ISITC Europe had the privilege to hold an event [Event Presentations (PDF)]with a number of high profile speakers including Andrew Douglas (Head of Public Affairs, DTCC) and John Wilson (former MD & Global Head, OTC Derivatives Clearing at RBS). They focussed on issues surrounding the topic of Market Infrastructure Regulation (EMIR), highlighting some of the complexities, shortfalls and possible consequences of its implementation.
EMIR is the European response to the need, exposed by the recent financial crisis, to regulate the Derivatives market more stringently than before by increasing the levels of transparency and risk mitigation in this market sector. It is analogous principally to Title VII of Dodd Frank.
It can be thought of in 4 parts;
1. Derivatives only – Clearing and reporting obligations
2. Derivatives and cash CCPs – Prudential and conduct of business obligations
3. Cash CCPs only – Access and interoperability conditions
4. Derivatives only Repositories – Prudential and conduct of business obligations
Parliament currently has agreed its draft of the EMIR legislation, to be ratified by Parliament in September 2011.
Council is still currently agreeing its version of the draft, anticipated to be finalised at October 4th ECOFIN meeting.
At that point, trialogue, the 3-way negotiation on the final form of the regulation between Parliament, Council and Commission, can begin. The final form of the regulation is anticipated in Q1 2012. Implementation is scheduled for 31/12/12 according to G20 guidelines.

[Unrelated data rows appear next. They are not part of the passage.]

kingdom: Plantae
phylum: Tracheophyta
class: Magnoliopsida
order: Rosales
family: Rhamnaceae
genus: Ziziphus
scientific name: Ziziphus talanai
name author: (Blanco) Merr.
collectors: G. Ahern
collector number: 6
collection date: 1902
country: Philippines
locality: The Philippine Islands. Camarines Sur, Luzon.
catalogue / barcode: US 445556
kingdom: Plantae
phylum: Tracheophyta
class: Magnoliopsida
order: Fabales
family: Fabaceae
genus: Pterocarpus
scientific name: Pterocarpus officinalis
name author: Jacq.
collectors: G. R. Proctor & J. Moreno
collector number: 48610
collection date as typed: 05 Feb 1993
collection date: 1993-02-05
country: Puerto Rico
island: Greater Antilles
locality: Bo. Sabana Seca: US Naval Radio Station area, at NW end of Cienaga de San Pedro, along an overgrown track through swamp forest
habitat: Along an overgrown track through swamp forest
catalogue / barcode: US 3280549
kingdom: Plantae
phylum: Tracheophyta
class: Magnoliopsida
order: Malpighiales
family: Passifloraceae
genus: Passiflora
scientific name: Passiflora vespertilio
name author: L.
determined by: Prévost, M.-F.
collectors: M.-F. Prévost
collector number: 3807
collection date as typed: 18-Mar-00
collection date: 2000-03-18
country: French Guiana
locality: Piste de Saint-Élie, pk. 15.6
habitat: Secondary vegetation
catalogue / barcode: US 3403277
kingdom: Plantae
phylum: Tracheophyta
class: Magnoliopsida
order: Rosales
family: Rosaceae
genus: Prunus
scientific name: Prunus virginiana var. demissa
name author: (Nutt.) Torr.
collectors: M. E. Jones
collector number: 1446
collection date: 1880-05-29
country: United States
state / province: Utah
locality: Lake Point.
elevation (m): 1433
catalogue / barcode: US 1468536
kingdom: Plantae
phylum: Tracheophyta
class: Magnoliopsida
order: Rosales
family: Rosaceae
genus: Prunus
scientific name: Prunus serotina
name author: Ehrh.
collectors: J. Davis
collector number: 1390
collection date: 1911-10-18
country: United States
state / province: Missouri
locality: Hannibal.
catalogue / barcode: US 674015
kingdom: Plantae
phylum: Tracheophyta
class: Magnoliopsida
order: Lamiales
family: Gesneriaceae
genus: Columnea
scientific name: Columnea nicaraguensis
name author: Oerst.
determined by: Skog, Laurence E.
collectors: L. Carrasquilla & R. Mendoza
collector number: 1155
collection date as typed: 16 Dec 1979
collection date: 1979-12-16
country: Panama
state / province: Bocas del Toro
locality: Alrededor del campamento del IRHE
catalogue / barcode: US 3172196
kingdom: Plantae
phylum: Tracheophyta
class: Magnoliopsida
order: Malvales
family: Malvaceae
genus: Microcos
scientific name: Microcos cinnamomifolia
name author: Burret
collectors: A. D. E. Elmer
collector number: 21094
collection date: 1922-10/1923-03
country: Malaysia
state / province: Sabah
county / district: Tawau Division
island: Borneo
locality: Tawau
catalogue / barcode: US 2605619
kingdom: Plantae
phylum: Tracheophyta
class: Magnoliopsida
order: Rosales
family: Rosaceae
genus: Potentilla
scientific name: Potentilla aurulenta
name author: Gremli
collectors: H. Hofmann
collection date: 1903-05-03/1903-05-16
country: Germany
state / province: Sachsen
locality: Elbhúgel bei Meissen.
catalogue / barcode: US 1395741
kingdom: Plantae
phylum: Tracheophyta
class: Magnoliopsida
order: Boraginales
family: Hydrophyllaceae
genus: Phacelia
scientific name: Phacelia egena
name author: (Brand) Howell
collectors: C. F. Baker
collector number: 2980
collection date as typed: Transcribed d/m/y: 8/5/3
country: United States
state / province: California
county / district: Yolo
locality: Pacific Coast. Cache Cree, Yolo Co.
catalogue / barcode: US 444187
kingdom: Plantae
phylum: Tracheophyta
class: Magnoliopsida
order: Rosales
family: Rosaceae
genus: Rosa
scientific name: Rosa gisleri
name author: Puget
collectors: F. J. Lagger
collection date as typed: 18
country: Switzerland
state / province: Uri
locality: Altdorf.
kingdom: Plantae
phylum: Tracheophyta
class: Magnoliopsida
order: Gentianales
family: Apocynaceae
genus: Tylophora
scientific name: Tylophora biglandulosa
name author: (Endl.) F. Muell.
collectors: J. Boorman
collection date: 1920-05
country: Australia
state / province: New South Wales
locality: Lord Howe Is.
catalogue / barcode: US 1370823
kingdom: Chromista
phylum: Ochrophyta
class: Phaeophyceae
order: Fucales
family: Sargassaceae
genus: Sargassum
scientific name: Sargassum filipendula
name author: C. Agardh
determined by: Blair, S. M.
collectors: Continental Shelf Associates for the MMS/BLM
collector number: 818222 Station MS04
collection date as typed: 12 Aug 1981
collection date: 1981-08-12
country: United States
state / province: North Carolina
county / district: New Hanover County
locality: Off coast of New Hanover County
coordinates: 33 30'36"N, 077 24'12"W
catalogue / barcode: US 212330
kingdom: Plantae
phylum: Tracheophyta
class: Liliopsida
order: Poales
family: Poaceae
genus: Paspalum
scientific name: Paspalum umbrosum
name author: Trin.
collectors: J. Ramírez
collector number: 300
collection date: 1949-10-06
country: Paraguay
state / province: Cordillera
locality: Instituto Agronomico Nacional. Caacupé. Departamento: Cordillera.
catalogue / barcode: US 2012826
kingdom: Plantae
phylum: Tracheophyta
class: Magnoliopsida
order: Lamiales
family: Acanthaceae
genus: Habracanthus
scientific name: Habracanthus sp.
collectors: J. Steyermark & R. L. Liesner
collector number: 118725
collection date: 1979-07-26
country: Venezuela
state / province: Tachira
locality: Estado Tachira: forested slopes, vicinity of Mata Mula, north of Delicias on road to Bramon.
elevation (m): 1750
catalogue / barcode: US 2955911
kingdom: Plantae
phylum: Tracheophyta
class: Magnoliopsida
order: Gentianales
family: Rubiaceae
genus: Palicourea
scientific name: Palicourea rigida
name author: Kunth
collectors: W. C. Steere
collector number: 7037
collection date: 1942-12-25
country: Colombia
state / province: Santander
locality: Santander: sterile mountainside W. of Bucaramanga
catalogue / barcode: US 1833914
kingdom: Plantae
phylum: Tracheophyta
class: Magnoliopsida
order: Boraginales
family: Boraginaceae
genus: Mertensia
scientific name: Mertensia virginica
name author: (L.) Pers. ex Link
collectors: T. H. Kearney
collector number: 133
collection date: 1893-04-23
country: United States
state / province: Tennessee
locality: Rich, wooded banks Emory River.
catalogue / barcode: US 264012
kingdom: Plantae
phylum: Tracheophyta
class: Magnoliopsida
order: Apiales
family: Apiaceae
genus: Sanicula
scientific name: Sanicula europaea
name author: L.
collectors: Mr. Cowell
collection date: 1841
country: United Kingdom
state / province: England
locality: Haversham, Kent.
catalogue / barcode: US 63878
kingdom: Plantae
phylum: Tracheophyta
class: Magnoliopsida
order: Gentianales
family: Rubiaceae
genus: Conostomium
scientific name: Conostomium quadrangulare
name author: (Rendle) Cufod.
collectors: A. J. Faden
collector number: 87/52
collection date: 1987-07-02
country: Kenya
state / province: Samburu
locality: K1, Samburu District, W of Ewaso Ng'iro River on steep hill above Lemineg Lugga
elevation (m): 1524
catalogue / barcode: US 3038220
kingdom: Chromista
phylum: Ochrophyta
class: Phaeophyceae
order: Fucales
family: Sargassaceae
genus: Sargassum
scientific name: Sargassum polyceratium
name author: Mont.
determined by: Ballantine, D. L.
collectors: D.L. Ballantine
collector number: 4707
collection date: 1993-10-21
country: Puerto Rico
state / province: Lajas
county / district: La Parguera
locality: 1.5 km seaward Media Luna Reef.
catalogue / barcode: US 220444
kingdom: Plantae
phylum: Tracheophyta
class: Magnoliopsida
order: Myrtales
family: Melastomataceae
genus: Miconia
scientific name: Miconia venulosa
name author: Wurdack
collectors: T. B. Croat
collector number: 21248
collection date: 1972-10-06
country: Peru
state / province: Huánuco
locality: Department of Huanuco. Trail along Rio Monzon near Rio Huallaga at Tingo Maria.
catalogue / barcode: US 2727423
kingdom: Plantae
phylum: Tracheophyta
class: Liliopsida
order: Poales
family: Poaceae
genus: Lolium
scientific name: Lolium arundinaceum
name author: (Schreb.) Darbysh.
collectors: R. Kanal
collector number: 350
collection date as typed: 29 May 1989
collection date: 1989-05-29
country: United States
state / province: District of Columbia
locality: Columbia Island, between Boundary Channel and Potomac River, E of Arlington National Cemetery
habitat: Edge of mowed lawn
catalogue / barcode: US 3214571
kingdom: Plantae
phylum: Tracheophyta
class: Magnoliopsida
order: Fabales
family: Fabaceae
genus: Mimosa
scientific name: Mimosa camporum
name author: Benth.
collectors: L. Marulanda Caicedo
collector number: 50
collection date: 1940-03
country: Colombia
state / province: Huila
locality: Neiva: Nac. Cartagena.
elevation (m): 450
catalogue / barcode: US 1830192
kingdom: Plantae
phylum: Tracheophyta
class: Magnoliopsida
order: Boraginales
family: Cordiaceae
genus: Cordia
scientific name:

Current outstanding points subject to be agreed before trialogue can begin are:
1. Scope – OTC or all derivatives
2. Supervisory balance – national regulators vs. ESMA powers
3. Central bank liquidity provision for CCPs
4. Exemptions from the clearing obligation
5. Guaranteed access to data held in repositories
6. Extraterritoriality
Martin Sexton (London Market Systems) provided a briefing on the work being undertaken by the FpML Regulatory Reporting Working group. He examined the new functionally being added to adhere to EMIR and Dodd-Frank. The changes include providing the capability to support real-time transparency, record keeping and position reporting. The working group enhanced the standard to encompass more commodities and developed a new OTC classification to support the requirements of the regulators. Martin also described the workflow associated with reporting to the new OTC repositories, all of which was supported by a comprehensive set of slides.